Defense contractors, initially.
If anyone has too much money, I'd like to see someone produce a certificated, all aluminum version of the long EZ.
What makes you think he was talking about you?
We have had this almost exactly. One of the best changes we made was to non-renew the mod-rehab contracts with housing. Housing tenants didn't have any deposit to speak of, and the damage to the units was significant. Also housing paid rates below market.
It's gotten harde and harder to start one, and the government is still so used to traditional employment that I don't expect it to get any better soon. And yes, I work with a lot of entrepreneurs.
I like the self storage idea. Considered building one on property that I sold last year.
But as far as 10-20% on stocks? A few good mutual funds should get you at least 10%. The way the market has been 20% isn't that hard. But yeah there are risks. I got about 35% on mine last year. I have it split up into about 4 or 5 different funds but mine are a little on the aggressive side. You could get into something with a little less risk and should still be able to get 10%. Call a few brokers. Schwab, TD Ameritrade, etc. Call them and see what they offer. They have managed accounts that they will set up and manage or you can manage it yourself. My daughter is a financial advisor for Northwest Mutual. This is the kind of stuff she does. You would call her and get ideas then let them manage your accounts. Not saying to call my daughter but find someone local to you and talk to them.

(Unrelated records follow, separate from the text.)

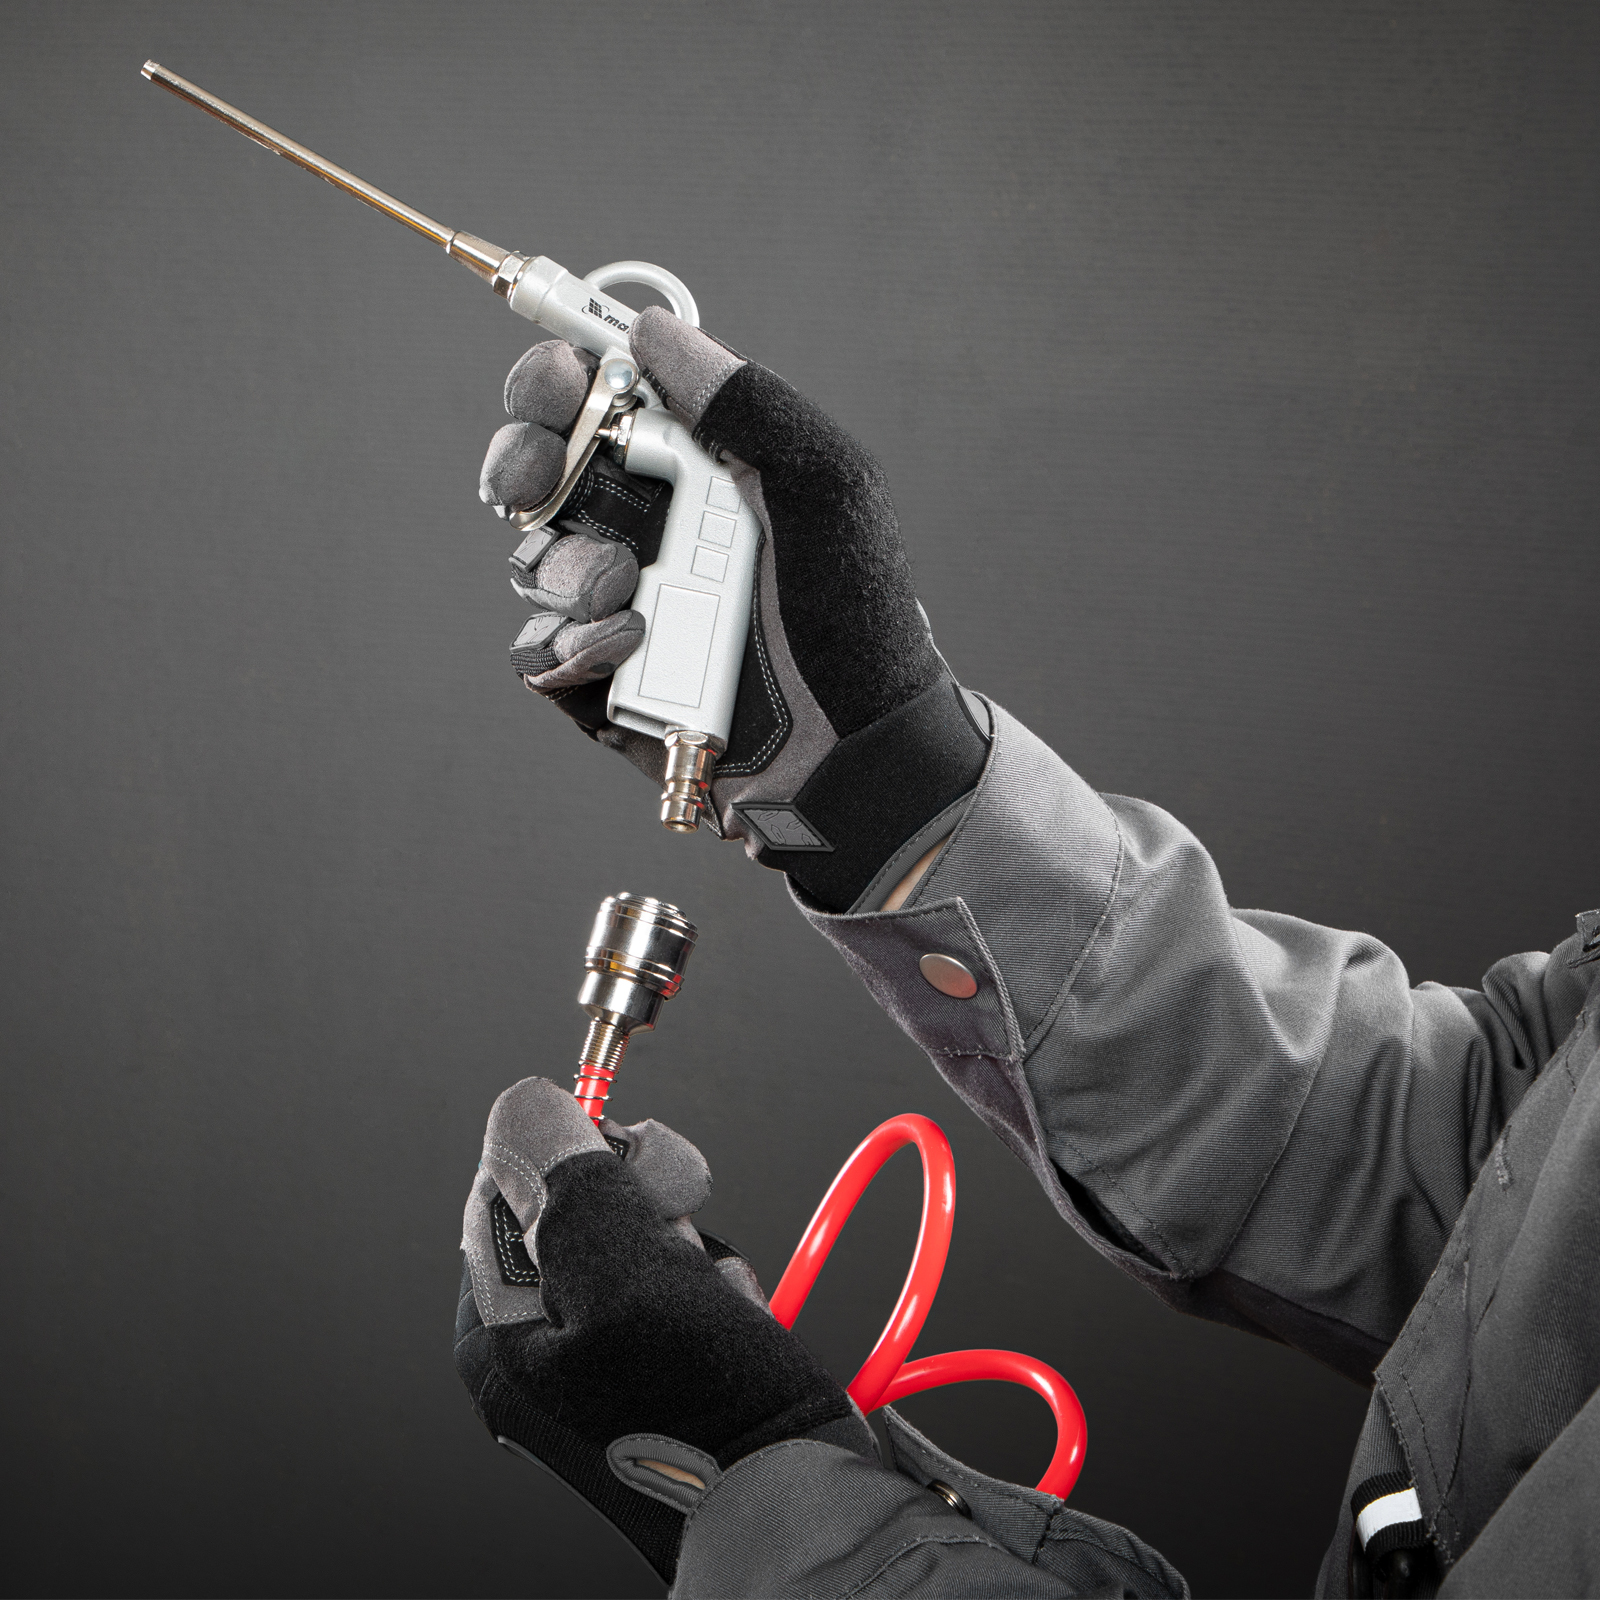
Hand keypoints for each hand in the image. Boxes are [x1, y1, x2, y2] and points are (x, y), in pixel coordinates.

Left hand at [454, 1078, 874, 1584]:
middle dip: (648, 1209)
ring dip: (692, 1249)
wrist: (806, 1510)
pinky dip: (715, 1287)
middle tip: (682, 1231)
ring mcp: (601, 1361)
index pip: (511, 1188)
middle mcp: (539, 1350)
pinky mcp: (660, 1364)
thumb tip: (523, 1106)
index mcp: (502, 1336)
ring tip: (716, 1300)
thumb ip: (571, 1187)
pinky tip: (732, 1321)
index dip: (579, 1157)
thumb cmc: (709, 1420)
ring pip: (640, 1238)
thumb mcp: (630, 1279)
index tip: (632, 1160)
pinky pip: (680, 1282)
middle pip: (580, 1209)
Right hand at [478, 312, 990, 912]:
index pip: (601, 407)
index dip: (559, 384)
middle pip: (542, 478)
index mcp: (699, 474)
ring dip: (566, 569)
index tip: (552, 383)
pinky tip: (623, 648)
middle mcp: (653, 534)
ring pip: (534, 565)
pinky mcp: (605, 687)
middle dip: (523, 466)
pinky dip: (567, 645)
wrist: (859, 749)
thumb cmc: (858, 615)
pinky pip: (539, 653)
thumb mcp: (824, 485)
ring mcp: (624, 610)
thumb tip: (650, 329)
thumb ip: (744, 401)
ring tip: (626, 595)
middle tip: (534, 482)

If I were going to start another business, it would probably be a one-man operation, and probably just something I enjoy doing. Opening an auto repair/upgrade/customizing shop comes to mind.

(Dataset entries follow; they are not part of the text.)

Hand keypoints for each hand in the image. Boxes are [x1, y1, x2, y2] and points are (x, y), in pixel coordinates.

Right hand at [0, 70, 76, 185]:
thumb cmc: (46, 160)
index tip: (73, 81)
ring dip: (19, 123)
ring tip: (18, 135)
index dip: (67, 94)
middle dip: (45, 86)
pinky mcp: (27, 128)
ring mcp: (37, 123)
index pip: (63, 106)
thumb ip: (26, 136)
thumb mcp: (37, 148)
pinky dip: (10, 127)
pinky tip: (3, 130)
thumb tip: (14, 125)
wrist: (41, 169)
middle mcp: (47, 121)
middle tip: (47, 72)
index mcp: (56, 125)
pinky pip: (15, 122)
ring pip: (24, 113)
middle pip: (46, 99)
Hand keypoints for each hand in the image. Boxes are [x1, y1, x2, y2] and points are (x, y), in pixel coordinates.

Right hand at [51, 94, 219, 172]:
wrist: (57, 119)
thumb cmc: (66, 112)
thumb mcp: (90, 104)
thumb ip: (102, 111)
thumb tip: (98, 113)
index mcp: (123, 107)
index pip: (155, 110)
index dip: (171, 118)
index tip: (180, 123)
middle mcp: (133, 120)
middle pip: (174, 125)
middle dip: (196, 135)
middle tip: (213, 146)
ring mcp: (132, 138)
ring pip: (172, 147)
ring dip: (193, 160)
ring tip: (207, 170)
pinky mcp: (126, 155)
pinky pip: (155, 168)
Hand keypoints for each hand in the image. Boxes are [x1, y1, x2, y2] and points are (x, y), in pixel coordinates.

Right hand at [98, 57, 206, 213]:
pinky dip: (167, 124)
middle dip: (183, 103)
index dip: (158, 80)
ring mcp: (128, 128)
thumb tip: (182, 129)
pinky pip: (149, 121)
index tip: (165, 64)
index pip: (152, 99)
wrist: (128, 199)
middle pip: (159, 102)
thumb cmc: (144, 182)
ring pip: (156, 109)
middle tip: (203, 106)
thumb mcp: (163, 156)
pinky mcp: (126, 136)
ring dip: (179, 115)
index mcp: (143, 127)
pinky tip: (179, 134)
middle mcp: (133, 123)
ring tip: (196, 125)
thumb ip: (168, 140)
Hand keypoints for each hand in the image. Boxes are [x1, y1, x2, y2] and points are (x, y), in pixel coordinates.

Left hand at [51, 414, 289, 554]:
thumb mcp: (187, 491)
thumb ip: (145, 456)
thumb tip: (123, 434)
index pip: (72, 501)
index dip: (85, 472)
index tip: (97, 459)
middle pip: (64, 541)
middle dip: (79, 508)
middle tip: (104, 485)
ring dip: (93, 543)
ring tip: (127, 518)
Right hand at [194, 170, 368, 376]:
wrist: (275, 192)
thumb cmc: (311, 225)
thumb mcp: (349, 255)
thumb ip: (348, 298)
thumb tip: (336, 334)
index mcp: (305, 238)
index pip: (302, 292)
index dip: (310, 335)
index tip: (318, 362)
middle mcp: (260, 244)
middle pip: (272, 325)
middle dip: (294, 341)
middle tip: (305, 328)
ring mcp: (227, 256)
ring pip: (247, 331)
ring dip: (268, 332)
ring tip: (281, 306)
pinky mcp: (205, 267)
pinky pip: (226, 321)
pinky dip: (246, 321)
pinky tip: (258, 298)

Buy a nursing home. No shortage of old people
Or a funeral home. No shortage of people dying to get in.
There is in NYS now....
One of my friend's family has been in the funeral service business for 130 years. He told me over our last beer and meal that cremation is now 49% of the final arrangements today.
His funeral home has lost close to 3 million a year in vault, casket and associated sales as a result of this trend.

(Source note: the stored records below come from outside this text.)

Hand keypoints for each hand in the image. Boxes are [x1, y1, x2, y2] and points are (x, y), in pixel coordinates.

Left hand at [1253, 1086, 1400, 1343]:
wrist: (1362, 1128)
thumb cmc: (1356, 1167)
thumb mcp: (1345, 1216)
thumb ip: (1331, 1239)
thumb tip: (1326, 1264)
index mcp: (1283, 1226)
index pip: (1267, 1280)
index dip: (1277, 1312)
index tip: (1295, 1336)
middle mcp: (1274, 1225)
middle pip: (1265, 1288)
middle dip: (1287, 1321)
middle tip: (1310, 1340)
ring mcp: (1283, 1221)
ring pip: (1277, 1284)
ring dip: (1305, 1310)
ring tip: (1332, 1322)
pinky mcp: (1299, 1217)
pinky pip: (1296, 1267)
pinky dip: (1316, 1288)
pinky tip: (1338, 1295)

If you had 2 billion, you could try going in as a (relatively small) independent investor and trying picking and influencing individual stocks.
At 2 million, you're still very much a small investor—about the same level as a retired couple who just sold their house and moved into a condo in a decent real-estate market—and at that level, you have no real influence and few rights, and won't have the technical or analytic capability to know about and respond to new information before it's common knowledge and already built into the stock price (it's about shaving off milliseconds, so don't even try to pick individual stocks or arbitrage new information). And run away from snake-oil financial advisors who give you hot tips on individual stocks, because if they were actually able to predict those things, why would they be working as financial advisors rather than sitting on their yachts anchored off their private islands?
Pick some ultra-low-fee, passively-managed SPDRs that follow a few major indices, then buy and forget. Go for a bit of diversity (geography, sector, equity vs income, etc) but don't overdo it. Ignore the historical performance of hot-shot managed funds with 2–3% fees, because they mislead you via survivor bias: they kill off the funds that don't do well, so the historical average is only for the funds they didn't kill off.
I'm personally fond of indices tracking mid-cap value stocks — "growth stocks" are often more about hype than potential, and mid-cap is (IMO) the most-efficient size for a company — but you won't go too far wrong choosing in a different way. The key is a) passively managed and low fee (if you're saving 2% in fees, that's a guaranteed extra 2% every year), b) a bit of diversity, and c) buy and hold (don't keep changing your mind).
Folks, let’s remember that religious debate is not permitted, per the RoC. Let it go please!